Handing down the judgment, Mr Justice Jay said: “None of the contemporaneous documentary evidence remotely supports R’s case. Frequently in her oral evidence R was compelled to resort to accounts of conversations she said that she had with ARB, in order to support her version of events. Many of these conversations had not been prefigured in her witness statement.

“I have to say that some of her evidence was made up as she went along. Thus, I conclude that ARB did not sign the Consent to Thaw form on 20th October 2010 or at all. His signature was forged by R.

“I further conclude that he did not in fact give his informed consent to the procedure because he was not given all the necessary information which would have enabled him to provide his consent, he was not willing to have a child with R in September and October 2010, and he would not have signed the Consent to Thaw form had R asked him to do so.

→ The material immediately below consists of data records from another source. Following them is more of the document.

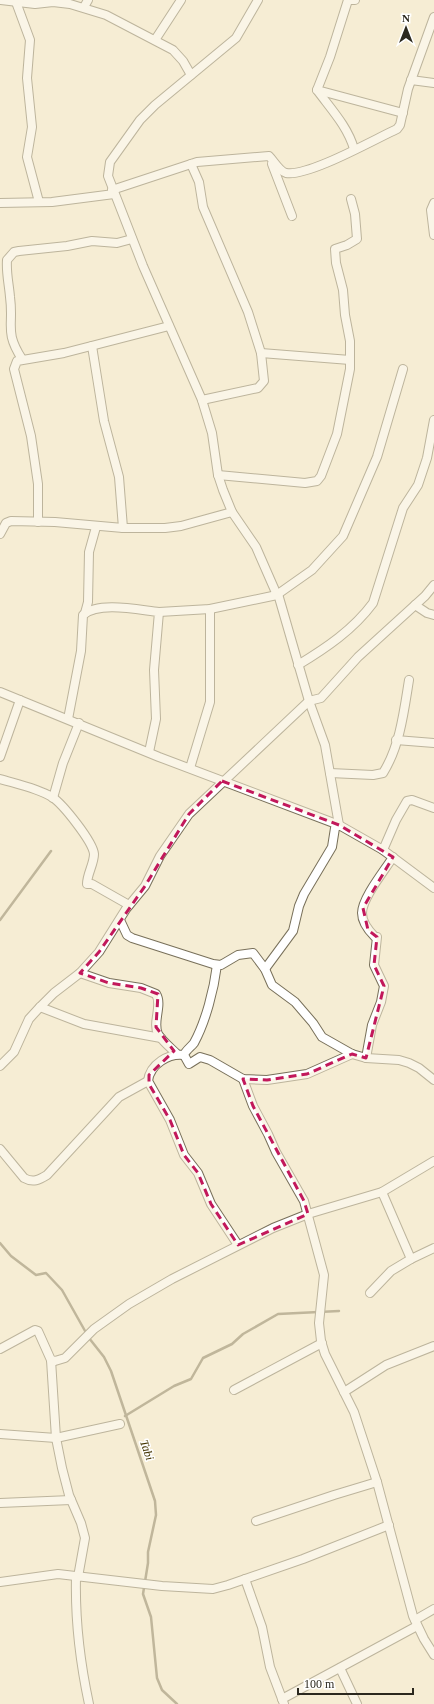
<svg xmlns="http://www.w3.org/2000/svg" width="434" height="1704" font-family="'Times New Roman',serif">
  <rect width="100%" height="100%" fill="#f5edd4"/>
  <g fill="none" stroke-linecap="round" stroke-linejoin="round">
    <g stroke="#7e7457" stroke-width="2.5">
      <path d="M 0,920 L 51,851"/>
      <path d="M 0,1243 L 11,1256 L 36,1275 L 46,1273 L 62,1290 L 89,1338 L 104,1357 L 111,1371 L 155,1501 L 156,1515 L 148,1552 L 148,1563 L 143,1594 L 151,1617 L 157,1678 L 162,1690 L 177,1704"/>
      <path d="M 125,1416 L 174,1386 L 191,1379 L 203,1358 L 232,1344 L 243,1334 L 278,1314 L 339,1311"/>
    </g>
    <defs>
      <g id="minor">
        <path d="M 1,0 L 35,4 L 53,2 L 70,4 L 106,15 L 173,50 L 183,61 L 191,75"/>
        <path d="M 258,0 L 236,38 L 155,105 L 140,120 L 110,162 L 108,176 L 143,266 L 202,400 L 212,433 L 218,475 L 223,490 L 232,512 L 256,547 L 277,595 L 278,594 L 309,701 L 325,745 L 339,825 L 335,828 L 332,847 L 304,894 L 299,906 L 293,931 L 265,969"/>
        <path d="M 16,2 L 30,40 L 27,78 L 32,127 L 27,157 L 39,202"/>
        <path d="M 84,7 L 88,0"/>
        <path d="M 155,40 L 181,0"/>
        <path d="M 411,80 L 434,83"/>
        <path d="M 317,90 L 403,113"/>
        <path d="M 354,149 C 348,127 331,109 317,90 L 330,57 L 348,0 L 355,0"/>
        <path d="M 191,164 L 199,182 L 203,207 L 248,312 L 261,353 L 264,381 L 258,388 L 202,400"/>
        <path d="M 272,164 L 292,216"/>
        <path d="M 112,190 L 197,162 L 269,156 C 274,161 279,171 286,173 C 308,177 375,139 397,129 L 400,125 L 408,89 L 434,17"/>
        <path d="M 0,203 L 52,202 L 114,194"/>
        <path d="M 434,203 L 431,210 L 434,235"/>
        <path d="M 92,346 L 104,421 L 119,477 L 123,528"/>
        <path d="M 261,353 L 350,360"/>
        <path d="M 22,359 C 4,331 14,326 10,297 C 9,284 6,273 7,260 L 14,252 L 19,251 L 67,246 L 92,241 L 117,243 L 132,239"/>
        <path d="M 218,475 L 305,483 L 317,481 L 321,476 L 337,434 L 350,369 L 350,341 L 345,315 L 343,290 L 336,263 L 335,249 L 347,245 L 357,239 L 355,214 L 351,199"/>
        <path d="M 38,522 L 38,484 L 31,436 L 14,369 L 17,361 L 64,353 L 169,326"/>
        <path d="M 0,534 L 6,523 L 11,521 L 55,522 L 123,528 L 165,528 L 181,526 L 232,512"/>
        <path d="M 278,594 L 312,570 L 343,536 L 377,457 L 403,369"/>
        <path d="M 415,605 L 427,613 L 434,615"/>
        <path d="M 159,612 L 210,609 L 277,595"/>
        <path d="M 85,613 L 88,602 L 89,552 L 96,527"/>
        <path d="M 298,665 C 326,648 353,630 373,603 L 403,508 L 418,485 L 427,458 L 434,420"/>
        <path d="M 0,692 L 159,757 L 339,825 L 383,850 L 434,888"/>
        <path d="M 68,719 L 81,651 L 83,615 C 99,601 139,610 159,612 L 154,670 L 156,719 L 149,752"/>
        <path d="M 396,740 L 434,743"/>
        <path d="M 0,757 L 20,700"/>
        <path d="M 190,768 L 210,702 L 210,609"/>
        <path d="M 330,773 L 373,775 L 383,773 C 400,746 404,711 409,680"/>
        <path d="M 0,779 C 17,784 37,788 52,797 C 63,804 93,842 94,854 C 94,864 87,874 87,884 L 92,884 L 129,905"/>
        <path d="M 53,798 L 63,763 L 79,723"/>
        <path d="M 383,850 L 396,820 L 407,801 L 412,800 L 434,808"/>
        <path d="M 120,920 L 127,935 L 132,938 L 213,964 L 221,965 L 238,955 L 253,953 L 265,969 L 272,985 L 295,1002 L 313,1023 L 322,1037 L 352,1054 L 366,1058 L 399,1060 L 409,1063 L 419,1068 L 434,1080"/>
        <path d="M 217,965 C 214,989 206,1021 194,1043 C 191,1047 186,1050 184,1055 L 189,1064 L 200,1057 L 210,1060 L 243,1079 L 267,1080 L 307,1074 L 352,1054"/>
        <path d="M 80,973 L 109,983 L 141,988 L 156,994 C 163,1005 152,1022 158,1034 C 162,1041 171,1048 177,1054"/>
        <path d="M 40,1007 L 84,1024 L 161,1038"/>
        <path d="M 184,1055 C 169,1053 150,1064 148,1081 L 170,1120 L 184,1155 L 198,1173 L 211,1204 L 238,1245"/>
        <path d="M 366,1058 L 372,1025 L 381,1002 L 384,986 L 374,965 L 377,937 L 375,937 C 369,931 362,923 362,913 C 362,898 385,870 393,857"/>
        <path d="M 0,1066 L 14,1052 L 29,1019 L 40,1007 L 54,993 L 80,973 L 99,952 L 126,909 L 145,886 L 160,856 L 189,814 L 309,701 L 321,698 L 358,657 L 425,596 L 434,585"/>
        <path d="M 243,1079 L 253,1106 L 268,1134 L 276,1152 L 304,1201 L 324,1275 L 319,1323 L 321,1341 L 325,1354 L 354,1412 L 377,1482 L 413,1616 L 424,1639 L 434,1655"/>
        <path d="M 0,1149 L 24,1178 C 33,1183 39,1180 47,1175 L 119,1097 L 148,1081"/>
        <path d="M 382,1192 L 411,1259 L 434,1248"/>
        <path d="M 370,1293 L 391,1271 L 411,1259"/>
        <path d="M 0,1349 L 35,1330 L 38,1331 L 51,1360 L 55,1361 L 65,1358 L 94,1329 L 129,1304 L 172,1279 L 273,1228 L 308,1214 L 382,1192 L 434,1161"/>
        <path d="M 51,1360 L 56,1438 L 62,1468 L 69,1495 L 81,1523 L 85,1538 L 78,1577"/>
        <path d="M 234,1390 L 322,1343"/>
        <path d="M 344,1392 L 386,1365 L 434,1346"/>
        <path d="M 0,1434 L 56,1438 L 120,1424"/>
        <path d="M 0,1503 L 71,1500"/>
        <path d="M 256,1521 L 334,1495 L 377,1482"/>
        <path d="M 76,1577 C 75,1619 80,1662 89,1704"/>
        <path d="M 245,1579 L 262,1627 L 270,1667 L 284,1704"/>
        <path d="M 0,1582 L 58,1574 L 162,1586 L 213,1589 L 228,1585 L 303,1559 L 389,1525"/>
        <path d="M 415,1620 L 434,1609"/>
        <path d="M 340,1668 L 357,1704"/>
        <path d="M 282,1699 L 417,1626"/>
      </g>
    </defs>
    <use href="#minor" stroke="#78705a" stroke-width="10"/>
    <use href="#minor" stroke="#fff" stroke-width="8"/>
  </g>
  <path d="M0 0H434V1704H0ZM 222,781 L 339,825 L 393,857 L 363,908 L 368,930 L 377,937 L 374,965 L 384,986 L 366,1058 L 352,1054 L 307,1074 L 267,1080 L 243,1079 L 253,1106 L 304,1201 L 308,1214 L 238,1245 L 211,1204 L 198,1173 L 184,1155 L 170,1120 L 149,1084 L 149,1075 L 174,1051 L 156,1027 L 158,994 L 141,988 L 109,983 L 80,973 L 99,952 L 145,886 L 189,814 Z" fill="#f5edd4" fill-opacity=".55" fill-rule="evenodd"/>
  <path fill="none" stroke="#c2185b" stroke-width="3" stroke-dasharray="8 5" stroke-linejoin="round" d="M 222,781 L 339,825 L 393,857 L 363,908 L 368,930 L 377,937 L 374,965 L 384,986 L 366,1058 L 352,1054 L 307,1074 L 267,1080 L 243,1079 L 253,1106 L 304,1201 L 308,1214 L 238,1245 L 211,1204 L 198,1173 L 184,1155 L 170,1120 L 149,1084 L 149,1075 L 174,1051 L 156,1027 L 158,994 L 141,988 L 109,983 L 80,973 L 99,952 L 145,886 L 189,814 Z"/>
  <g text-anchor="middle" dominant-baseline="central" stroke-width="3" stroke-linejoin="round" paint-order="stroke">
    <g font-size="12" font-style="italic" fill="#453603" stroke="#fff">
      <text transform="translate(147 1450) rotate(71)">Tabi</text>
    </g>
  </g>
  <g transform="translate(406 28)" stroke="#ffffff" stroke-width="3" paint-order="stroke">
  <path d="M0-3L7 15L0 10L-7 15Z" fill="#2b281e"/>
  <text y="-6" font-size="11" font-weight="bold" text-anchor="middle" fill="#2b281e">N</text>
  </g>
  <path d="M298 1688v6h115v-6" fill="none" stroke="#2b281e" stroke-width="2"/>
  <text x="304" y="1688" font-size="12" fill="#2b281e" stroke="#ffffff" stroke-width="3" paint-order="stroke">100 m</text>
</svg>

“I am completely satisfied that ARB had not in fact been given sufficient information by R in relation to the number of embryos to be implanted and their stage of development. I am also completely satisfied that ARB had no intention of having another child with R after May 2010. In October 2010 R well knew that, which explains why she resorted to desperate, dishonest measures.”

However, in ruling in the defendant’s favour, the judge held the father’s claim against the clinic was “thwarted” due to the policy reasons set out in the House of Lords case of Rees v Darlington Memorial Hospital NHS Trust 1 AC 309.

He added: “The crux of the matter remains whether the legal policy enunciated by the House of Lords in Rees, and undoubtedly applicable to contractual claims founded on reasonable care obligations in the light of the principle of relevant equivalence or congruence which I have identified, should – for reasons of principle, logic and policy – apply equally to contractual claims founded on strict obligations in circumstances where the parties have not sought to quantify or liquidate the damages payable in the event of breach.

“This last aspect is crucial because the current focus is on the secondary obligation to pay damages arising under the common law. In my judgment, the same legal policy applies to thwart ARB’s claim…

“Whatever my personal response to this extraordinary case, acting in obedience with clear authority and principle compels me to uphold the clinic’s submission that legal policy precludes all of ARB’s pleaded claims.”

The claimant was given permission to appeal.